EXCERPTED TEXT:

⁂

Thomas and Stacey Siebel

SOURCE OF WEALTH: Siebel Systems

FUNDING AREAS: Poverty, Education, Health, Energy, Curbing Drug Use

OVERVIEW: Through the Thomas and Stacey Siebel Foundation, Siebel seeks to apply the same traits that made him a successful businessman to projects designed to alleviate poverty, enhance education and research programs, find alternative energy solutions, and curb methamphetamine abuse. Since its creation in 2000, the foundation has granted more than $250 million to hundreds of nonprofits. 

BACKGROUND: Thomas Siebel graduated from University of Illinois at Urbana-Champaign, where he received a B.A. in history, an M.B.A, and an M.S. in computer science. He was a top salesman at Oracle before launching Siebel Systems in 1993, which would eventually be touted as the fastest-growing company in America in 1999 and 2000 and a leader in application software. Siebel is now the chairman and CEO of C3 IoT. 

ISSUES:

EDUCATION: The Siebel Scholars program seeks to create a stockpile of future leaders by recognizing the best graduate school students in business, computer science, and bioengineering with a $35,000 grant for their final year of study. In return, they serve as advisers to the Siebel Foundation. All of this is designed to create a community of sorts, a brain trust for the future, and to give the foundation the minds and tools it needs to solve our most pressing social issues.

Siebel also clearly loves his alma mater, the University of Illinois at Urbana-Champaign. In 2016, he donated $25 million to build an innovation-focused design center that will bear his name. He also gave $32 million to build the Siebel Center for Computer Science at the school, which opened in 2004. He also donated $4 million to the school to establish two endowed full professorships: the Thomas M. Siebel Chair in the History of Science and the Thomas M. Siebel Chair in Computer Science. In 2007, he pledged another $100 million gift to the school. 

ENVIRONMENT: In 2007, the Siebel Foundation created the Energy Free Home Foundation, which offered $20 million in prizes to anyone who could design and build a conventional 2,000-square-foot, three-bedroom, two-bath home with market appeal and competitive building costs and which saw net-zero annual utility bills. He made several announcements about the Energy Free Home Challenge, stating that the contest would start in "late 2009." All mention of the challenge later disappeared without explanation however, and little evidence of the contest exists these days.

⁂

SUPPLIED INFORMATION:
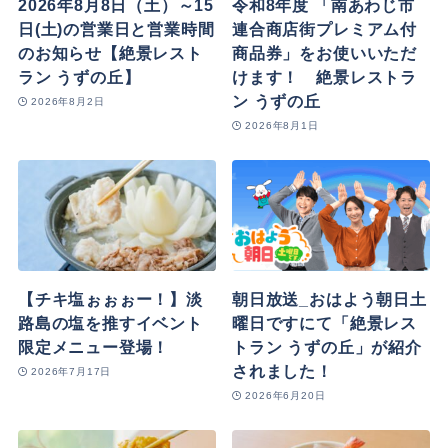
2026年8月8日（土）～15
令和8年度 「南あわじ市
日(土)の営業日と営業時間
連合商店街プレミアム付
のお知らせ【絶景レスト
商品券」をお使いいただ
ラン うずの丘】
けます！ 絶景レストラ
ン うずの丘
2026年8月2日
2026年8月1日
【チキ塩ぉぉぉー！】淡
朝日放送_おはよう朝日土
路島の塩を推すイベント
曜日ですにて「絶景レス
限定メニュー登場！
トラン うずの丘」が紹介
されました！
2026年7月17日
2026年6月20日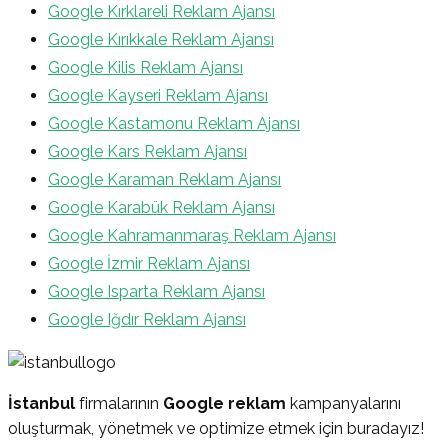
Google Kırklareli Reklam Ajansı
Google Kırıkkale Reklam Ajansı
Google Kilis Reklam Ajansı
Google Kayseri Reklam Ajansı
Google Kastamonu Reklam Ajansı
Google Kars Reklam Ajansı
Google Karaman Reklam Ajansı
Google Karabük Reklam Ajansı
Google Kahramanmaraş Reklam Ajansı
Google İzmir Reklam Ajansı
Google Isparta Reklam Ajansı
Google Iğdır Reklam Ajansı
İstanbul
firmalarının
Google reklam
kampanyalarını
oluşturmak, yönetmek ve optimize etmek için buradayız!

⁂

WORK REQUIRED: Continue the profile of Thomas and Stacey Siebel's philanthropy from the point where it stops.

TASK ANSWER:
In 2015, meanwhile, the Siebels launched the $10 million Siebel Energy Institute, an association of eight universities who combined received an initial grant sum of $1 million for energy infrastructure research.

HEALTH: In 2008, Siebel established the Siebel Stem Cell Institute as a joint initiative between the University of California, Berkeley Stem Cell Center and the Stanford Institute for Stem Cell Biology and Regenerative Medicine. The Siebel Stem Cell Institute's collaborative approach boasts of having developed new techniques for several types of cancers, allowing for more specialized treatment. In 2020, Siebel established the C3.ai Digital Transformation Institute, a research consortium created to apply artificial intelligence to study and solve the problems of COVID-19 and future pandemics.

DRUG ABUSE: Another of the Siebel Foundation's major undertakings is the Meth Project Foundation. The program was initiated in 2005 as a way to significantly reduce methamphetamine abuse at a time when meth was considered the main source of crime in the United States. The Meth Project has been praised by the federal government, and Barron's once referred to it as the third most effective philanthropic organization in the world. 

POVERTY: The Siebel Foundation makes hundreds of grants of $1,000 to $10,000 available to nonprofits that help the homeless and the underprivileged throughout the country, in addition to grants of $200,000 to $1 million to fill the Salvation Army kettles in the Bay Area, the Siebels' home state of Montana, and New York City every Christmas.

LOOKING FORWARD: With the recent unveiling of the Siebel Energy Institute, look for the Siebel's to both continue work on sustainable energy, as well as perhaps a shift in focus to drug policy reform and more abuse prevention programs.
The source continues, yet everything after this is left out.